- **Work to complete**:
**A.** Reproduce verbatim the portion of the Baby Fever review running from "When Nana then" to "with Matthias’s sample.".
**B.** Proceed with the review of the series Baby Fever, picking up after its final sentence.

- **Passage provided**:
+++++

I’ve never had more than a detached curiosity about wanting children, which I can’t believe is the best condition to raise them in. The fact that my social life will begin to be transformed, and that babies will be the next frontier for at least some of my friends, feels startling – I think that situation hurtling towards me is what compels my interest in stories about women getting pregnant, trying to figure out something that still seems so alien to me. All of
which is to say that I am a prime target audience for the new Danish Netflix
comic drama Baby Fever, which is just as well frankly; despite some great performances and comedic episodes, narratively there is nothing much here except that of the pivotal conception at the heart of the story.

Nana (Josephine Park) is a talented fertility doctor who maintains a high rate of success with artificial insemination. She is calm and competent and reflexively invents relatable personal back stories for herself to reassure her nervous clients, some of whom are paying a lot of money for their last shot at getting pregnant.

To the half of a lesbian couple who is not carrying the baby and who feels left out, Nana says that ironically although she carried the children, it’s her partner whom they all prefer. To the single woman who is afraid of having a baby alone, she says that she was a single mother already when she met the love of her life by total chance and that they remain madly in love.

In reality, Nana’s personal life is portrayed as empty and arid – I say “portrayed” as I don’t want to imply that a woman who lives on her own and is single is necessarily unhappy and bored, but Nana is. She is nearing 40 and alarmed to find, when testing a new ultrasound machine with the help of the clinic nurse, her best friend Simone (a brilliant Olivia Joof Lewerissa) that she only has six months of viable fertility left.

When Nana then bumps into a lost love, Matthias, at the clinic where he is depositing a semen sample, her frustrated malaise is transformed into a new, barrelling sort of mania. The two go on a date, but she is too agitated
to let it proceed in a normal way and spoils things by asking if he wants
children.

After the soured date, she gets drunk in the clinic with Simone, singing karaoke and making a mess of her office, and when Simone asks her to
lock up the sample store, she is seized by the irresistibly terrible idea of
inseminating herself with Matthias’s sample.

+++++

- **Data provided**:
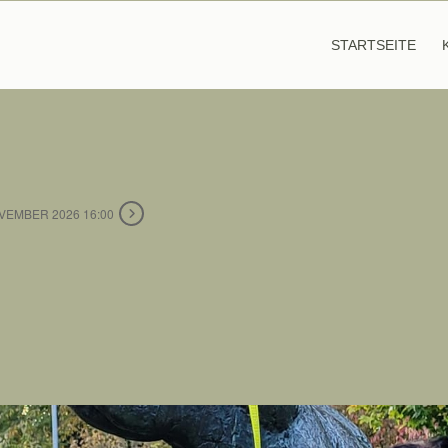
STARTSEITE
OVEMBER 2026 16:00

+++++

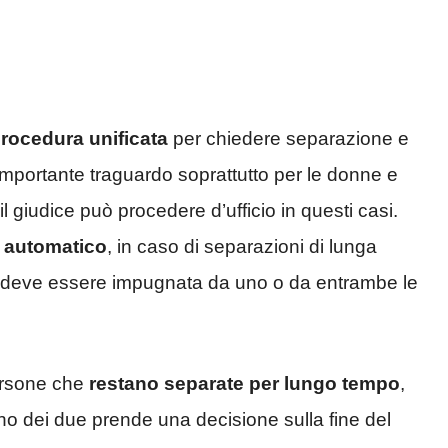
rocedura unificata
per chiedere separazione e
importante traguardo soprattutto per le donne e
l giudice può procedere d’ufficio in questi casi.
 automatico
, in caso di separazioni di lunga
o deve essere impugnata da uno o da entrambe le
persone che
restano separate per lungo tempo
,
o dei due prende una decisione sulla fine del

+++++

- **Answers to the tasks**:
**A.**
When Nana then bumps into a lost love, Matthias, at the clinic where he is depositing a semen sample, her frustrated malaise is transformed into a new, barrelling sort of mania. The two go on a date, but she is too agitated
to let it proceed in a normal way and spoils things by asking if he wants
children.

After the soured date, she gets drunk in the clinic with Simone, singing karaoke and making a mess of her office, and when Simone asks her to
lock up the sample store, she is seized by the irresistibly terrible idea of
inseminating herself with Matthias’s sample.

**B.**
The conceit bears a striking resemblance to the story of the Jeffrey Eugenides story Baster, latterly adapted into a romantic comedy named The Switch, in which the thwarted friend-zoned Jason Bateman drunkenly swaps his own semen for that which is due to be used to artificially inseminate the woman he is in love with, played by Jennifer Aniston. In that movie and in Baby Fever, the crucial obstacle to overcome is believing that anyone, let alone someone portrayed as generally sane, kind and reasonable, would do such a bizarre and extreme thing.


Park is such a likeable, sympathetic actor that you just about believe in the reality of the situation, which underpins the rest of the series. She is attractive and natural and melancholic and you want to keep watching in the hope that this very worthwhile person finds a way out of the unstoppable
mess she has created and finds some happiness. Her impulsive act has spiralling ramifications, not least of which is her friend Simone, a single
mother, being fired for leaving the sample stores unlocked. Meanwhile, Nana frantically tries to find a way to get Matthias to sleep with her in time
for it to be a plausible natural conception. He has issues of his own, however – the sample he gave was not just altruistic but to be saved because he has a serious illness.

There are enough moments of both emotional candour and humour to justify the six 30-minute episodes, and enough twists to keep it pacey and fun, but mostly what Baby Fever lacks is a genuine insight into why Nana, an
apparently self-contained person who at worst is suffering from a generalised midlife malaise, is so acutely certain she must have a baby.

There is little examination of what is driving her sudden need – it is presented as something inevitable – nor any criticality towards the idea of
having children as a solution to boredom and inertia: a little more attention paid to the context of this desire and this would have been a knockout.